Why touch, not just vision, will decide which humanoids actually work in the real world
Close your eyes and pick up a glass of water. You can do it effortlessly. You know exactly how hard to squeeze, you can feel the weight shift as water sloshes, you can tell if the glass is wet and adjust your grip before it slips. Now imagine doing that with thick oven mitts on both hands and your eyes closed. That is roughly how most humanoid robots interact with the world today.
The robotics industry has poured billions into better vision, better language understanding, and better locomotion. But the sense that matters most for manipulation, touch, remains almost completely neglected. I think this is the single biggest gap holding humanoids back, and I think the teams that solve it will leapfrog everyone else.
Here is a fact that surprises most people: the majority of humanoid robot hands have zero tactile sensing. Some have basic force/torque sensors at the wrist. A few have pressure-sensitive fingertips. But nothing close to the density and richness of human touch.
Human fingertips have roughly 2,500 mechanoreceptors per square centimeter. These receptors detect pressure, vibration, texture, temperature, and slip at incredibly high resolution and bandwidth. When you pick up an object, your brain is processing a continuous stream of tactile data that tells you everything about the contact: where it is, how strong it is, whether the object is slipping, what the surface feels like, and how the object is deforming under your grip.

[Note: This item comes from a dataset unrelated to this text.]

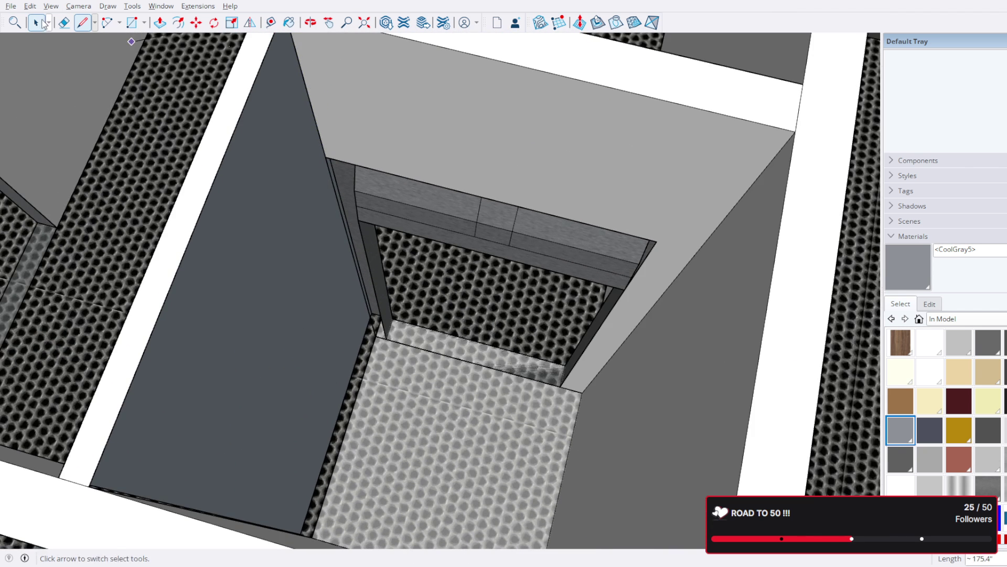
left_click(402, 138)
key("Escape")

Without this information, robots are doing manipulation with one hand tied behind their back. They rely almost entirely on vision to plan grasps, and then execute those grasps open-loop, with no feedback about what is actually happening at the contact surface. This is why robots drop things, crush delicate objects, and struggle with tasks that any human child can do.
The current approach in robotics is to throw more vision at the problem. Better cameras, more viewpoints, higher resolution, depth sensors. And vision is essential. But it has fundamental limitations for manipulation:
The analogy I keep coming back to is this: trying to do manipulation with only vision is like trying to walk using only your eyes, with no proprioception or sense of ground contact. You could maybe shuffle around on flat ground, but you would fall on any uneven surface. That is where robotic manipulation is today.
The good news is that tactile sensing hardware is improving rapidly. There are several promising approaches:
Vision-based tactile sensors like GelSight and DIGIT use a camera behind a soft, deformable membrane to capture high-resolution contact geometry. When the sensor touches something, the membrane deforms, and the camera captures the deformation pattern. These sensors give you incredible spatial resolution and can detect surface textures, contact shapes, and even small forces. The downside is they are bulky and hard to integrate into a dexterous hand.
Capacitive and resistive arrays use grids of pressure-sensitive elements to create a spatial pressure map across the sensor surface. These are thinner and easier to integrate but typically have lower resolution than vision-based sensors. Companies like Pressure Profile Systems and research labs at MIT and Stanford are pushing the density of these arrays higher.
Piezoelectric and MEMS sensors can detect dynamic events like vibration and slip at very high frequencies. These are great for detecting the onset of slip, which is critical for stable grasping, but they typically do not give you the spatial contact geometry that vision-based sensors provide.
The challenge is not building any one of these sensors. It is building a sensor that has high spatial resolution, high bandwidth, is durable enough for real-world use, small enough to fit in a robot fingertip, and cheap enough to deploy at scale. Nobody has fully cracked that combination yet, but the gap is closing fast.
This is where things get really exciting. The robotics AI community has been making huge progress with VLAs, Vision-Language-Action models. These are foundation models that take in camera images and language instructions and output robot actions. RT-2, Octo, OpenVLA, and similar models have shown impressive generalization across tasks and environments.
But VLAs are missing a critical input modality: touch. And this is not just a nice-to-have. For contact-rich manipulation tasks, tactile information is arguably more important than vision.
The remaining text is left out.